On Hacker News, an open-source deep dive into Palantir’s architecture made the case that Palantir’s moat isn’t AI. It’s their Ontology: an executable digital twin that unifies objects, links, and actions into a queryable layer. The 59-comment thread was contentious. Some called it marketing gloss over standard SQL and graph concepts. Others credited Palantir for doing the unglamorous work of integrating messy enterprise data into a coherent model, something most organizations won’t invest in.
A third thread, on metric governance in a world of AI agents, asked the question that ties these together: how do you ensure AI agents use correct metrics when your semantic layer lags behind reality and not all metrics live in the warehouse?

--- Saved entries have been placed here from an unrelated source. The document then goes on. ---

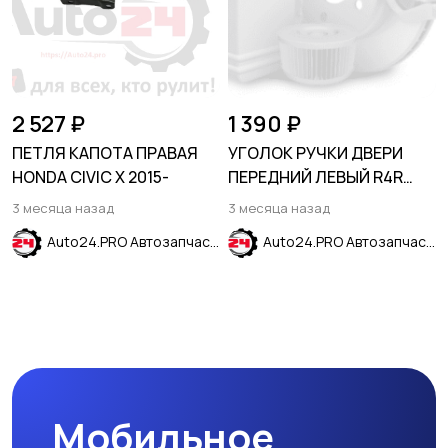
2 527 ₽
1 390 ₽
ПЕТЛЯ КАПОТА ПРАВАЯ
УГОЛОК РУЧКИ ДВЕРИ
HONDA CIVIC X 2015-
ПЕРЕДНИЙ ЛЕВЫЙ R4R
красный HYUNDAI SOLARIS
3 месяца назад
3 месяца назад
2017-2024
Auto24.PRO Автозапчасти
Auto24.PRO Автозапчасти
Мобильное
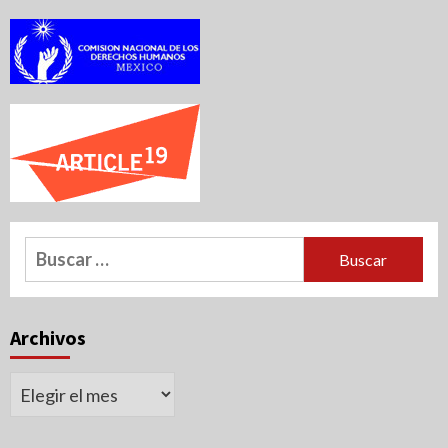
Buscar:
Archivos
Archivos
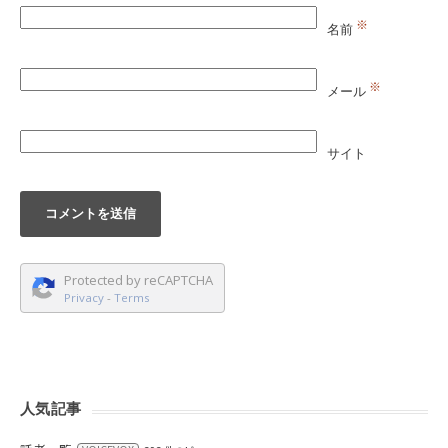
※
名前
※
メール
サイト
Protected by reCAPTCHA
Privacy
-
Terms
人気記事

The concept isn’t new. Business Objects built the first semantic layer in 1991. Tim Berners-Lee’s Semantic Web vision dates to 2001 (it mostly failed). Google’s Knowledge Graph (2012) proved ontology works at scale when you control the data. What’s changed is the pressure. AI agents need definitions to operate correctly. Without an explicit ontology, LLMs hallucinate entity relationships. Without metric definitions, agents generate plausible but wrong business logic. The Open Semantic Initiative (launched September 2025) and Microsoft’s Fabric IQ (November 2025) are early signals that the industry is starting to formalize this.
If your team uses a semantic layer, you’re partway there. A semantic layer defines metrics and dimensions. Ontology goes further: entity relationships, business rules, domain constraints, the full vocabulary your organization uses to describe what it does. It’s the difference between defining “revenue” and defining the business model that produces it.
Understand: Ontology is moving from academic concept to practical architecture concern. As AI agents proliferate, teams without explicit definitions face compounding governance gaps. The semantic layer was step one. Ontology is the step most teams haven’t taken.
The Thread
Joe Reis says the reckoning is here. The tools can write production SQL, generate DAGs, and query terabytes of logs autonomously. He’s right about the capability. But every other story this week points at the same gap.
A pipeline delivers zero rows and counts as success, because nobody defined what success looks like. 50+ data quality tools exist and most teams use none of them, because adopting a tool requires first defining what to test. Three conversations arrive independently at ontology as the missing layer, because AI agents need explicit definitions to operate correctly.
The reckoning isn’t about whether AI can write the code. It’s about whether you’ve defined what “correct” means: the metric logic, the test criteria, the business ontology. AI accelerates whatever you’ve built. If you’ve built on undefined foundations, it accelerates the chaos.
The practitioners who come out ahead aren’t the ones who adopt AI fastest. They’re the ones who invest in the definitions that make AI useful.